Café Stories: Albena Todorova

Who knew there was a Japanese café in the middle of the Altstadt? We meet Albena Todorova at the Pit In Club, a very stylish café where we are introduced to the joys of Ginger Royal Milk Tea (looks like a cappucino but is actually a lovely sweet tea.and a light, airy and sophisticated Japanese aesthetic (the mobile of kitchen utensils is particularly cool as are the stylish ceramics). It’s a place of connection for Albena: transporting her back to Japan where she lived for three years.

Albena has lived in Düsseldorf since securing a job with the Japanese trading and investment company Sumitomo Corporation. “I came here for an interview. They liked me and I moved here exactly four years ago.”

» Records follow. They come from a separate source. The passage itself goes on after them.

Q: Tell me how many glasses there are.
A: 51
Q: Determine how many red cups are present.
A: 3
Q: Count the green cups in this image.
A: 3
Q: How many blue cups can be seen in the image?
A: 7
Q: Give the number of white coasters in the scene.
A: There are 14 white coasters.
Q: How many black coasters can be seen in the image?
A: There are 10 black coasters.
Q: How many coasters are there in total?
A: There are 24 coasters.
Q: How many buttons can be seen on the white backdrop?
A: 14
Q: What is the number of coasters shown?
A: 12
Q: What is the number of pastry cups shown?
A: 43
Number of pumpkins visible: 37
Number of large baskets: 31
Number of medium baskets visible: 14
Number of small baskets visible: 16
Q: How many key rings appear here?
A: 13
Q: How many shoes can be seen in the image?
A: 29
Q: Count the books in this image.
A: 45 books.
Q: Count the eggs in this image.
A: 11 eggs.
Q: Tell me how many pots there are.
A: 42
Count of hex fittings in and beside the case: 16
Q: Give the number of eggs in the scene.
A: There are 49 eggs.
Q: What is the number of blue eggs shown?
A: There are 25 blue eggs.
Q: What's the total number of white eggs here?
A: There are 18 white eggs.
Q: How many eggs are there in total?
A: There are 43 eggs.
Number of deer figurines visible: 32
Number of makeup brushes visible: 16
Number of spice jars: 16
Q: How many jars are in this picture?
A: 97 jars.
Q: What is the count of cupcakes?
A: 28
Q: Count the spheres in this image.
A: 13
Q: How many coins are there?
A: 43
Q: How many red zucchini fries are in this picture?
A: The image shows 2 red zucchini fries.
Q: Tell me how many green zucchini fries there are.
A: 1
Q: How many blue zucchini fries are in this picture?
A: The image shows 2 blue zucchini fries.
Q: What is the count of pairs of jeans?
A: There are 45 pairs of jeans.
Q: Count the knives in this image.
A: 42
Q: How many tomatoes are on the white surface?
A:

1.  What keeps you in Dusseldorf?

“I came to Germany [from Bulgaria] speaking almost no German and speaking Japanese fluently. In Japan I never felt as at home as I do here… Düsseldorf really feels like home…In Japan you’re just different. There’s no bad intent.”

2.     Outside of Work What are You Passionate About?

“I like writing a lot. Before coming to Germany I published a book of poems*. The second one is with my editor in Bulgaria…I would call it photo poetry. I try to keep a moment in time, to last a little bit longer.”

*Albena’s book of poetry won an award at the prestigious Ivan Nikolov Awards in 2014 – the first self published collection to do so.

3.     If someone gave you 100k for a legacy project, what would you do with it?

“I would run a fund for a mentor and scholarship program for children who have lost one parent – children who have limited resources, especially teenagers. When you lose a parent, it is hard at any age. I was 14 when my father died but he was sick for 3-4 years before that so technically I lost him when I was 9 or 10. If he’d been around it would have taken me less failure to gain confidence. It would have been easier to deal. I wish there had been someone telling me I’m okay, that things were going to be okay. The world would be a better place if we cared more about people who have less.”

4.     Who do you admire?

“I admire my grandfather, my mother’s father. He fought in the second world war without killing a person. He had the courage to stay a good person in ambiguous times…[Later] he loved what he was doing as a botanist planting forests in the Caucasian Region…He was a man of many deeds and little words…A huge man in terms of character and love.”

5.     What is your favourite possession?

“My love to learn things. I have nothing more treasured than that.”

6.     Where are you happiest?

“Saturday morning after breakfast with a cup of black tea sitting at the window getting ready to write. That is bliss.”